阅读选段:
%%
INPUT_FILE="function_dataset_v2.csv"
BATCH_REQUESTS_FILE="batch_requests_full.jsonl"
# 步骤1: 准备批量请求
echo "📋 准备批量请求..."
python3 generate_problems_batch.py prepare \
--input $INPUT_FILE \
--output $BATCH_REQUESTS_FILE \
--min-score $MIN_SCORE \
--model $MODEL
REQUEST_COUNT=$(wc -l < $BATCH_REQUESTS_FILE)
echo ""
echo "✅ 已准备 $REQUEST_COUNT 个请求"
# 步骤2: 提交
echo ""
echo "🚀 提交批处理任务..."
python3 generate_problems_batch.py submit \
--input $BATCH_REQUESTS_FILE \
--model $MODEL \
--description "Scientific computing problems - $REQUEST_COUNT samples" \
| tee batch_submit_output.txt
# 提取 Batch ID
BATCH_ID=$(grep -oP 'batch_[a-zA-Z0-9_]+' batch_submit_output.txt | head -1)
if [ -n "$BATCH_ID" ]; then
echo "$BATCH_ID" > batch_id.txt
echo ""
echo "✅ 批处理已提交!"
echo "📝 Batch ID: $BATCH_ID (已保存到 batch_id.txt)"
echo ""
echo "监控命令:"
echo " python3 generate_problems_batch.py status $BATCH_ID"
echo ""
echo "或运行监控脚本:"
echo " ./monitor_batch.sh"
fi
%%
根据上面的脚本选段回答：
1. 变量 INPUT_FILE 被设为哪个文件名？
2. 提交批处理任务时，命令输出经 tee 写入哪个文件？
3. 提取到的 Batch ID 被保存到哪个文件？

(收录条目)
%%
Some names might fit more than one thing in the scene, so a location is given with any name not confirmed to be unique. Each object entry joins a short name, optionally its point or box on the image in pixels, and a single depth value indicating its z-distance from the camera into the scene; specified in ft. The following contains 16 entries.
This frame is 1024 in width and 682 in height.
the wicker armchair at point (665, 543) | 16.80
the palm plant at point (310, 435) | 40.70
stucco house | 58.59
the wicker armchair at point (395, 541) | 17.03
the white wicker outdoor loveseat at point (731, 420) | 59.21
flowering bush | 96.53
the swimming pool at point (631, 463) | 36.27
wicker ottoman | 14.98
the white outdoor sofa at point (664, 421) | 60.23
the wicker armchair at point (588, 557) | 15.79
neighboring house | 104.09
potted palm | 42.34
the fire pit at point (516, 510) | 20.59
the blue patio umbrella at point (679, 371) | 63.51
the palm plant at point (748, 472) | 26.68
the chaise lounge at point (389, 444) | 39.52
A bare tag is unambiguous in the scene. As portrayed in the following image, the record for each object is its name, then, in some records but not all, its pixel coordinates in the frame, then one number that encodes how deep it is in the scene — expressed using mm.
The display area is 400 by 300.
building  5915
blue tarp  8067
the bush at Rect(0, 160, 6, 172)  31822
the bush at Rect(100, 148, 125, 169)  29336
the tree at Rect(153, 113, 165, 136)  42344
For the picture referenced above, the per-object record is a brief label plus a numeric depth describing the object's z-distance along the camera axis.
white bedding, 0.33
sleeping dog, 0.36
%%
参考答案:
1. function_dataset_v2.csv
2. batch_submit_output.txt
3. batch_id.txt